'''

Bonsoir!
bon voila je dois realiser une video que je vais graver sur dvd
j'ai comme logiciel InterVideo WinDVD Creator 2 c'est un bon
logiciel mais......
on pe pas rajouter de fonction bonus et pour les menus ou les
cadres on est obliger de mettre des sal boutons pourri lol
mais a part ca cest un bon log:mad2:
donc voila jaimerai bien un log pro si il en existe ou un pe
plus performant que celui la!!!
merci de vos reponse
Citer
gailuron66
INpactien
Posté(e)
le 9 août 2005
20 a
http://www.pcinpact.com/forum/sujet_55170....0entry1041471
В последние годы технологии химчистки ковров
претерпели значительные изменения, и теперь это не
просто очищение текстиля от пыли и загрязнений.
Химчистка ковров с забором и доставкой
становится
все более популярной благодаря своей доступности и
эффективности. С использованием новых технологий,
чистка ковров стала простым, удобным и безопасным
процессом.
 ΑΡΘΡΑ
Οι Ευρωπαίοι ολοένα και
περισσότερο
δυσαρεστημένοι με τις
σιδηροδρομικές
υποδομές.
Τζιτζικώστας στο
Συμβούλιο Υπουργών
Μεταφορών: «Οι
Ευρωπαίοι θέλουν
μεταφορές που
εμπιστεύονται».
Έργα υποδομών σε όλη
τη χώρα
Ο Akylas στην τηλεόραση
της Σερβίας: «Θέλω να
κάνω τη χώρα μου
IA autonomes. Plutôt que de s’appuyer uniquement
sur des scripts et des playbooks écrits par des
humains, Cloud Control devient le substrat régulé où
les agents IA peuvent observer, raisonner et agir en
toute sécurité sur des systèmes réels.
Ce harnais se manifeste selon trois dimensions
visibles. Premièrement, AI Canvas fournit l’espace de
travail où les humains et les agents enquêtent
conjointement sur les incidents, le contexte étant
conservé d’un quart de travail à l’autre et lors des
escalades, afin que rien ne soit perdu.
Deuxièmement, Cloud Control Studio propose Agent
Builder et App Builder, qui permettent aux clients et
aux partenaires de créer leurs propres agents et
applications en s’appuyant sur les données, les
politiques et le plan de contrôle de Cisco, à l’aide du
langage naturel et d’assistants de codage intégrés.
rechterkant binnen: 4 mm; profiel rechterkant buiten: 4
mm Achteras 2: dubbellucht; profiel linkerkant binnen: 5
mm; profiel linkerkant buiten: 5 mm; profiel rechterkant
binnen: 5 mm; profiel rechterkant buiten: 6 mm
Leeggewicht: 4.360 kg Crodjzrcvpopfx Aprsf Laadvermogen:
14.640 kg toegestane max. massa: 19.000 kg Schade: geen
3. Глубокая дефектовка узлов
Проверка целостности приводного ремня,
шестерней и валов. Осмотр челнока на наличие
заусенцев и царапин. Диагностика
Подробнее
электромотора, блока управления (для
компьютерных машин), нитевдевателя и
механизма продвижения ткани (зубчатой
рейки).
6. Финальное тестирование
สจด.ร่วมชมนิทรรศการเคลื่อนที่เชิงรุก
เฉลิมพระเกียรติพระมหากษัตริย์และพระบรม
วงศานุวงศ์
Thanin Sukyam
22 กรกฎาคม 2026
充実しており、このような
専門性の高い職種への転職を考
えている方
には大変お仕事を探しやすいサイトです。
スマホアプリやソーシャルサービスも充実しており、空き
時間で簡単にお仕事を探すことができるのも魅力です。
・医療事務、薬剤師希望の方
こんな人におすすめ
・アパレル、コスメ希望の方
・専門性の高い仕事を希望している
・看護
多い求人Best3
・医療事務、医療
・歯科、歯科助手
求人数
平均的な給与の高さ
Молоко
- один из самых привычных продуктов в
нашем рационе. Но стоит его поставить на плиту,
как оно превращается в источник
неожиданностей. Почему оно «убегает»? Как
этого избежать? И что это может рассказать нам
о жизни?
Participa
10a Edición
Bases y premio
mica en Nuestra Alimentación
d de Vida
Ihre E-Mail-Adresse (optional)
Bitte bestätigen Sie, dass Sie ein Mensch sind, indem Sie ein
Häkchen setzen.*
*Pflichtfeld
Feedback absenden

'''

— WORK TASK —
Say how many lines above include "binnen", please, and nothing else.

— OUTPUT OF THE TASK —
3